Plaintiffs who have suffered heart attack, stroke or death, due to the
use of testosterone supplements, will finally see their cases moving forward.
U.S. District Judge Matthew F. Kennelly recently met with attorneys arguing
the testosterone cases in order to discuss future case management strategies.
The testosterone cases have been consolidated in a federal multidistrict
litigation in the U.S. District Court for the Northern District of Illinois.
Approximately 1,017 testosterone lawsuits are pending in this MDL; a sharp
increase in the number of lawsuits was seen after the FDA announced an
investigation into a number of cardiovascular events associated with testosterone
supplements given to men with "Low-T."
Decline in Testosterone Levels a Normal Sign of Aging
Testosterone levels in men decrease naturally with age. In fact, testosterone
levels among men decline by 1-3% per year after the age of thirty. This
decline in testosterone levels is not the same as a diagnosis of hypogonadism
which occurs when the sex glands produce little or no sex hormones. The
FDA approved testosterone supplements
only for use in the treatment of hypogonadism, however testosterone manufacturers
have widely advertised the supplements as a cure-all for men who have
such symptoms as:
- A decrease in overall energy;
- A decline in physical strength;
- A decline in overall muscle mass;
- A decrease in bone density;
- A decrease in sexual desire;
- An increase in belly fat, and
- The occasional need for an afternoon nap.

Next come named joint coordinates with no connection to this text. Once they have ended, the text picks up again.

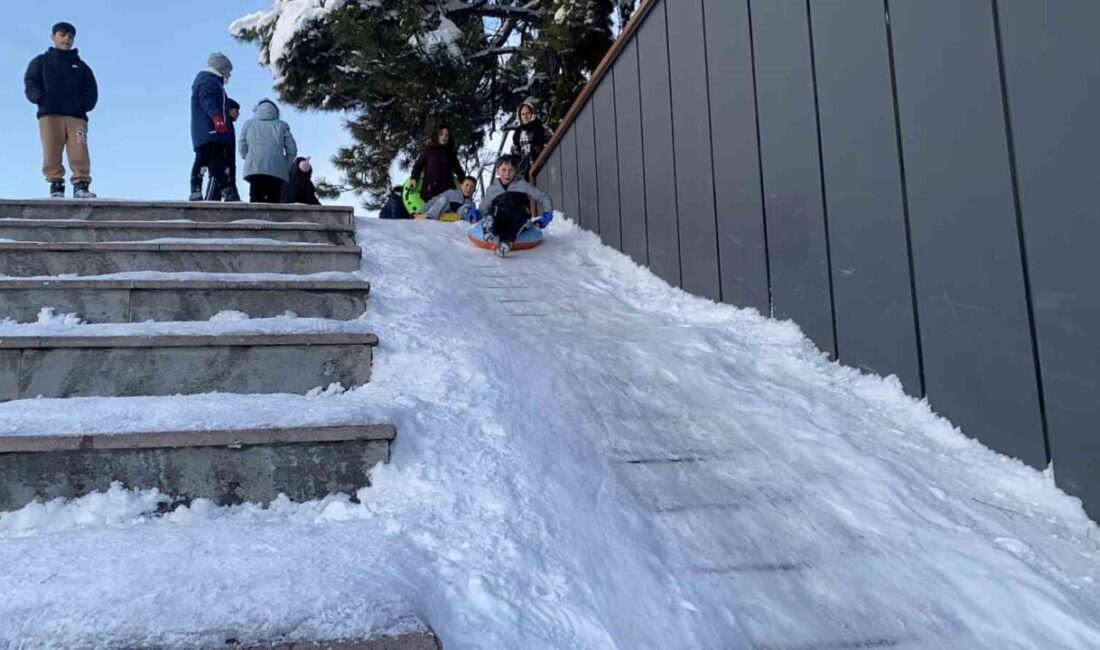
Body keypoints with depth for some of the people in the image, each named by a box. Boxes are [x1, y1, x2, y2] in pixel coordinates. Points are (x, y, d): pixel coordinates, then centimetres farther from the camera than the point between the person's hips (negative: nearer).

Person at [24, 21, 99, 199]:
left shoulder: (81, 66, 25)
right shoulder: (41, 61, 21)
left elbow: (92, 90, 16)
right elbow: (30, 83, 10)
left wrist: (84, 104, -3)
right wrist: (41, 98, -9)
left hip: (76, 115, 1)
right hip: (49, 114, 0)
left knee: (79, 152, -15)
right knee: (52, 153, -9)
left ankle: (81, 186, -18)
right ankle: (56, 186, -8)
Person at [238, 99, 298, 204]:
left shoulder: (249, 124, 21)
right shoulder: (281, 125, 17)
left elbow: (242, 147, 13)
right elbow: (292, 149, 8)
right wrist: (285, 166, 21)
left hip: (254, 169, 1)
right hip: (276, 171, -1)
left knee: (255, 203, -6)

Higher Risks of Stroke, Blood Clots, Heart Attack and Death for Testosterone Users
The hard-hitting advertisements directed at older men have sent thousands
of these men to their doctors, begging for a prescription for testosterone
supplements. Doctors, believing the supplements to be safe, have prescribed
them off-label for many men. It is believed that significantly more than
half of the men currently taking testosterone supplements do
not have a diagnosis of hypogonadism.
Yet a study published in the Journal of American Medical Association in
November, 2013, concluded men taking testosterone supplements had a 29%
greater risk of suffering a stroke, heart attack, or death. Another study,
published in August, 2013, saw a significant increase in blood clots among
the men taking testosterone supplements. A testosterone clinical trial
done in 2010 was halted early due to the extremely high number of study
participants who experienced an adverse health event.
Over Five Million Prescriptions for Testosterone Supplements
Since 2001, the number of prescriptions for AndroGel and other testosterone
supplements has more than quadrupled, reaching more than five million
by 2013, including refills. After the FDA recommended further cardiovascular
studies were necessary, a bit of a slow-down on testosterone prescriptions
was seen. At the time the additional testosterone studies were recommended,
the FDA also asked testosterone manufacturers to include labeling language
stating there is no definitive proof that testosterone supplements reverse
the common symptoms of aging.
No Black Box Warning for Testosterone Supplements
Public Citizen, a consumer "watchdog," asked the FDA to require
a Black Box cardiovascular warning on all testosterone supplements, however
the FDA denied that petition, claiming there was insufficient data at
the time to warrant such a requirement. In 2014 and 2015, the number of
testosterone lawsuits went from a handful to thousands. Specifically,
the number of testosterone lawsuits in the Illinois MDL climbed from 282
as of January 2015 to 1,017 by February 2015.
Upcoming Testosterone Litigation
The vast majority (714) of these lawsuits have been brought against AbbVie,
the manufacturer of AndroGel which currently corners approximately 60
percent of the testosterone supplement market. Two groups of cases are
currently being prepared for trial. The first group contains six AndroGel
lawsuits scheduled to begin between October 2016 and April 2017 (about
one per month). The second group, a set of bellwether trials for other
brands of testosterone supplements, is not expected to begin until late 2017.